We all have places where we forget things or aren’t as accountable as we’d like to be. There are some basic accountability pieces that need to be in place in order for you to work in a professional capacity. They may differ from coach to coach–for instance, perhaps some coaches don’t mind having late payment policies that include a few days’ grace–but whatever yours are, make sure you know them and make it clear that there are boundaries around them.

#6: The client who refuses to move. This is another tricky one. We can all think of those times when we’ve felt afraid of really looking at an issue, and as a defense, we resisted any and all suggestions or ideas for change. Hopefully, as life coaches, we also can look at those times and see that when we’ve done that chronically, it’s okay to admit: “Yeah, I wasn’t in a space to acknowledge that, and that’s my responsibility.”

If a client continually skips the practices you request between sessions, or sessions are sort of used to get her motivated about her life but then this doesn’t translate into actual action–it’s time to ask how productive the relationship is. When it’s not productive, it’s not collaborative or fulfilling for either coach or client.

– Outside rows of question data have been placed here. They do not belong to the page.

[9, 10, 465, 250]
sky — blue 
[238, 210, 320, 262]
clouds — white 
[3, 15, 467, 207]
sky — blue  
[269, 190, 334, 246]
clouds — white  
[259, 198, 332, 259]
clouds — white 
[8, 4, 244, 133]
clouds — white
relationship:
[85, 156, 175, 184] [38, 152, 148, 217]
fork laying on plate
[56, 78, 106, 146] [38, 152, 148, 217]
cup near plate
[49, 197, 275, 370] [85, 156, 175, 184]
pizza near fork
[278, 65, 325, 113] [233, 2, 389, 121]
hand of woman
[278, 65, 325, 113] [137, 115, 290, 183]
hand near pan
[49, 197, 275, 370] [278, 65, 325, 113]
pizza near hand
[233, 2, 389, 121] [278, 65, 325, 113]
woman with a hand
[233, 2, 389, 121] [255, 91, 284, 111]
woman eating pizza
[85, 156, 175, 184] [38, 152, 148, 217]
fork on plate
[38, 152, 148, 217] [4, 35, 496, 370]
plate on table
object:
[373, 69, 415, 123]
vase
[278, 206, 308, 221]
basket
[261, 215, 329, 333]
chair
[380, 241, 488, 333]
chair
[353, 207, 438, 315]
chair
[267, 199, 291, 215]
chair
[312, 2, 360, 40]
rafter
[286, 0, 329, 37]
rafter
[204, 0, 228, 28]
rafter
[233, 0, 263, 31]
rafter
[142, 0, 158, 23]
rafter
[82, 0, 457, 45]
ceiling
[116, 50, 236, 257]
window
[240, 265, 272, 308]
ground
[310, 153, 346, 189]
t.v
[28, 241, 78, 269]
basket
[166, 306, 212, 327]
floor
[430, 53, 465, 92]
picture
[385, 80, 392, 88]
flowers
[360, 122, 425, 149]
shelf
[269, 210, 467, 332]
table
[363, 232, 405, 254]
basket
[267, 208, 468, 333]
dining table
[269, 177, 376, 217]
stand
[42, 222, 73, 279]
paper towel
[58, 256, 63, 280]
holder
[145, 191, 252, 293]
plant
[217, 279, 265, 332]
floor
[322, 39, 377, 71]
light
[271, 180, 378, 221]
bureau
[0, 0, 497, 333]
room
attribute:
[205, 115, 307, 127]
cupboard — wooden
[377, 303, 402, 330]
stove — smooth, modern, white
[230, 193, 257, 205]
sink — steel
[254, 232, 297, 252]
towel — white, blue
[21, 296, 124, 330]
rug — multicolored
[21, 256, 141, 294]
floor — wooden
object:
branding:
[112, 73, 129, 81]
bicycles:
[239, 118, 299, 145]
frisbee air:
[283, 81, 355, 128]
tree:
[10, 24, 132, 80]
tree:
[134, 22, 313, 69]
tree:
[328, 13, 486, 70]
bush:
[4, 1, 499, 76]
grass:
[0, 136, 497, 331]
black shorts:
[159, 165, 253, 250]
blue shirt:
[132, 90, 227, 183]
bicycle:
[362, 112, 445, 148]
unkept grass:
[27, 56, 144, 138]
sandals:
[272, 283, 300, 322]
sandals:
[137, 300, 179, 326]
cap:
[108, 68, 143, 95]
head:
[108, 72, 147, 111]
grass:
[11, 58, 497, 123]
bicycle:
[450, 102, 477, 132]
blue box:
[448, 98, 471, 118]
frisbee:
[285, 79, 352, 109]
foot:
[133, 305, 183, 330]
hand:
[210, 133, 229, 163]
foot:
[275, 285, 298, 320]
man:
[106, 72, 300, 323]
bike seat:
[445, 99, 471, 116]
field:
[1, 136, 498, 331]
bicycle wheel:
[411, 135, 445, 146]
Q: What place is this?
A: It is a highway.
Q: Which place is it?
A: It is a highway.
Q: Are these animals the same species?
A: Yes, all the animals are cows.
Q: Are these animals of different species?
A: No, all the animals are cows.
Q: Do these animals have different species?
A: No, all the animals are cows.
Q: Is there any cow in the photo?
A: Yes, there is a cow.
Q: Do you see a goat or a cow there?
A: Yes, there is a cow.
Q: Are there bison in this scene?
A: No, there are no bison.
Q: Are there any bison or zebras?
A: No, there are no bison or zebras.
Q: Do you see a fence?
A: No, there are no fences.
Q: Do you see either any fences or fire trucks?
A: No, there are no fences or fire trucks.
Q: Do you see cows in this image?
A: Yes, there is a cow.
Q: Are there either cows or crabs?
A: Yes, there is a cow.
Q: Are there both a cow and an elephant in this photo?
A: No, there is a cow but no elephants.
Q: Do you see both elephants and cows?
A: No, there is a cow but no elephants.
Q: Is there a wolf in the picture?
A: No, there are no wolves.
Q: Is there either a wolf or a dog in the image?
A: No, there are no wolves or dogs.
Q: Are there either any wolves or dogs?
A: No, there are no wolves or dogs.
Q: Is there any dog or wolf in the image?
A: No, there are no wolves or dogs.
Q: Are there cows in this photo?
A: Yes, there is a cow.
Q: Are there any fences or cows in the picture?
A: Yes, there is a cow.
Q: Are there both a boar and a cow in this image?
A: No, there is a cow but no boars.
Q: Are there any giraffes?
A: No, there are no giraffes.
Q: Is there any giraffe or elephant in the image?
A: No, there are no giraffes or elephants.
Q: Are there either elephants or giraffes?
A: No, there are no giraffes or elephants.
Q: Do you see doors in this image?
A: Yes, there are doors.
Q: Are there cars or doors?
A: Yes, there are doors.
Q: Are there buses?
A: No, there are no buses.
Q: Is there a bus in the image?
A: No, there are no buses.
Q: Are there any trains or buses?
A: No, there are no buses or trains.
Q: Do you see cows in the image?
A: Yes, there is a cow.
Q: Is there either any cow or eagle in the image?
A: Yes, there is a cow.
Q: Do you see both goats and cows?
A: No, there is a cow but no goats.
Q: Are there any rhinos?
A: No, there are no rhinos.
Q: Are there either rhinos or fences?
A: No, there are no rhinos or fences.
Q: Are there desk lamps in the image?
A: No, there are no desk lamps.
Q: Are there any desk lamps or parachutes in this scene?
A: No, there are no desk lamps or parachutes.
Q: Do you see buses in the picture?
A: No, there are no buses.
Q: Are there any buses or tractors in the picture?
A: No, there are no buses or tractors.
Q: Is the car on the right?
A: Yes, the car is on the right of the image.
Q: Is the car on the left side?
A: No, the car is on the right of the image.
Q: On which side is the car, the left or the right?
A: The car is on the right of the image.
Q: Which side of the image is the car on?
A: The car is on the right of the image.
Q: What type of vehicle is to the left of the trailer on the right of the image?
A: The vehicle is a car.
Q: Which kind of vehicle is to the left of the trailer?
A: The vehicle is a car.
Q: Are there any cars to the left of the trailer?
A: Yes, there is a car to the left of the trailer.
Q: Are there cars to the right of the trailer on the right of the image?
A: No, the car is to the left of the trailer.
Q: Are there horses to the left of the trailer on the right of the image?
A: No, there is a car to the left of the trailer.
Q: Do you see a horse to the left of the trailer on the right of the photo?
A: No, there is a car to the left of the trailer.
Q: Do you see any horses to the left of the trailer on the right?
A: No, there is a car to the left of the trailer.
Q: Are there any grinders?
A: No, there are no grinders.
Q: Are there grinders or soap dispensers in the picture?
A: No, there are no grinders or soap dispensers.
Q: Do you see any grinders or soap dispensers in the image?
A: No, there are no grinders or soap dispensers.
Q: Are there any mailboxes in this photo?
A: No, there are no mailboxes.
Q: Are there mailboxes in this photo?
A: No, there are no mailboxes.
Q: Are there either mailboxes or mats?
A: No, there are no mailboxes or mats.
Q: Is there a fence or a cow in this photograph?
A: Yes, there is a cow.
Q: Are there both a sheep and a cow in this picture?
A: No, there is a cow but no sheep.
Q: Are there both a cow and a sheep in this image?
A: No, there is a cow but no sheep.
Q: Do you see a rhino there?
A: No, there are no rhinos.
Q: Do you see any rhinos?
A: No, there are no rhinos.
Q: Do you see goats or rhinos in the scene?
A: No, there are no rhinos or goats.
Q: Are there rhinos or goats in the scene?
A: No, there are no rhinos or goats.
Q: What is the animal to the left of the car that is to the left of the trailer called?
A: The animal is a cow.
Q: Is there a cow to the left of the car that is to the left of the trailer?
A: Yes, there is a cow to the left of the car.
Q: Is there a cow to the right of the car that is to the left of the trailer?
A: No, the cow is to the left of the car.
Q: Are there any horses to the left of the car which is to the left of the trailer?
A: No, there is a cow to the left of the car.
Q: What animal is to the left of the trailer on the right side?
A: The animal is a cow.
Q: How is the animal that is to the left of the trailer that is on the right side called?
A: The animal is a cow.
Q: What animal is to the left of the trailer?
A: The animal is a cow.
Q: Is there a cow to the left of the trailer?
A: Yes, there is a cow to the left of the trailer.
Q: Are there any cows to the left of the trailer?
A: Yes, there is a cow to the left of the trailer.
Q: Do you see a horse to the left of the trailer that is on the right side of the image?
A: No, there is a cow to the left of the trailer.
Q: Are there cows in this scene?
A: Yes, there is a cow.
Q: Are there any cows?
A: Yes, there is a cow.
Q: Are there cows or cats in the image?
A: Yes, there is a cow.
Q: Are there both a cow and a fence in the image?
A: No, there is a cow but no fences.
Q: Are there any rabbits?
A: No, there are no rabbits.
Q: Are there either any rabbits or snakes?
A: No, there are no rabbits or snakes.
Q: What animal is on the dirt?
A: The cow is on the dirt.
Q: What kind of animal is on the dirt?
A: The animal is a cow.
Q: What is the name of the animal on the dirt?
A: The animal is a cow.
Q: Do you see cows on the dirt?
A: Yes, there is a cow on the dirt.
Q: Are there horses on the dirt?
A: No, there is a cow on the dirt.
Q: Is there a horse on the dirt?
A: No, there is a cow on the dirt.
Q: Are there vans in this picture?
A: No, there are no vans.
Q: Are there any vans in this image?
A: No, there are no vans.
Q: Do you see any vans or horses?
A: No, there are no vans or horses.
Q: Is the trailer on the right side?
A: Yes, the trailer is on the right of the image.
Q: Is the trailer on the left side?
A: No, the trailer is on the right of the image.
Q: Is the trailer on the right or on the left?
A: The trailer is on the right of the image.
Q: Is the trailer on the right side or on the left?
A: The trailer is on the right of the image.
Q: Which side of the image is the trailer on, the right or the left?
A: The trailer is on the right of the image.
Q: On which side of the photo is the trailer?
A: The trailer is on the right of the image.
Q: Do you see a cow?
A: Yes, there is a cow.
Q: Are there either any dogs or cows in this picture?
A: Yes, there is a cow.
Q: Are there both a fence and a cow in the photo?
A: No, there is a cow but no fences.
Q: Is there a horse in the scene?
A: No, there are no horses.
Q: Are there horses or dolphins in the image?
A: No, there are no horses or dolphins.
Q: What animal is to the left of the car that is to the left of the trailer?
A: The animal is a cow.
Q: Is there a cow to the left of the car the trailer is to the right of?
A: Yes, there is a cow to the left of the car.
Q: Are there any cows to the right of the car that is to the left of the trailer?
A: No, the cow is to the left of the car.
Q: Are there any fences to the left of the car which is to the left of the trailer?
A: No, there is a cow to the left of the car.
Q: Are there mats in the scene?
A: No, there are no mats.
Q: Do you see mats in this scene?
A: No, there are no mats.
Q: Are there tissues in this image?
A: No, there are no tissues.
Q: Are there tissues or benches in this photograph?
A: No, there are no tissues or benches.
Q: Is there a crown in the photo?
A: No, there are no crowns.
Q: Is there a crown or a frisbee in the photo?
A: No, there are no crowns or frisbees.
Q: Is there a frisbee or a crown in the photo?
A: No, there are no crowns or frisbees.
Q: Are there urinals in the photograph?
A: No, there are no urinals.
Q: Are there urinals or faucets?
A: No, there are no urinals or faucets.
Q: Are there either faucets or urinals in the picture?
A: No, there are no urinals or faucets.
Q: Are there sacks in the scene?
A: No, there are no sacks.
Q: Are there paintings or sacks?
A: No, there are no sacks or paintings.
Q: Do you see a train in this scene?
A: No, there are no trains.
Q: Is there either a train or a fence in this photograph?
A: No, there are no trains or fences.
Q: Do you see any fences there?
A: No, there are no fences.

How do you spot this within the first few sessions? Ask for the client to complete practices, and if they aren’t completed, don’t tell yourself the tale of “Well, we’re just getting started.” Instead, it might be a sign that she’s just not ready (which, of course, hardly means that she’s “bad.” It moreso means that it’s in everyone’s best interest to wait until everyone can come to the table ready to go).

spotting the signs

Yes, we want to be inclusive and meet people wherever they are at, including those spaces when accountability feels big and resistance is high. These are very human issues to work with and through, and we all have them. Part of our job as coaches is to design the coaching relationship so that it can be productive for the client. When you see signs that that isn’t going to happen, it’s the kindest route to let the client know what you see, and release them to work on that issue before returning to coaching.